The company claims that it is the first open-source, instruction-following LLM that is fine-tuned on a freely available dataset. Databricks also said that the model is open for commercial applications without paying for API access or data sharing with third parties.
The company is also releasing databricks-dolly-15k dataset on which Dolly 2.0 was fine-tuned on. It is a corpus of more than 15,000 records generated by gathering responses from its 5,000 employees across 40 countries. The dataset has been vetted for quality, which cost the company millions of dollars, chief executive officer Ali Ghodsi said. As per the company, it is the “first open-source, human-generated instruction corpus specifically designed to enable large language to exhibit the magical interactivity of ChatGPT.”

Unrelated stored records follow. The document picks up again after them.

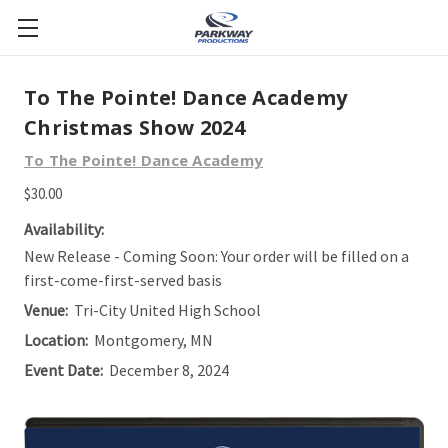
To The Pointe! Dance Academy
Christmas Show 2024
To The Pointe! Dance Academy
$30.00
Availability:
New Release - Coming Soon: Your order will be filled on a
first-come-first-served basis
Venue:
Tri-City United High School
Location:
Montgomery, MN
Event Date:
December 8, 2024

CEO Ghodsi said that the dataset is not perfect since it consists of only Databricks’ employee base that skews male. However, users will be able to examine the training data themselves, which was not possible with OpenAI’s ChatGPT or Google’s Bard, whose training data has not been made public.
Notably, Databricks released Dolly a few days back. However, this model could not be used in commercial products because the data used to train the model was generated by ChatGPT, whose terms of service restrict users from using its data to develop commercial AI systems that could compete with OpenAI.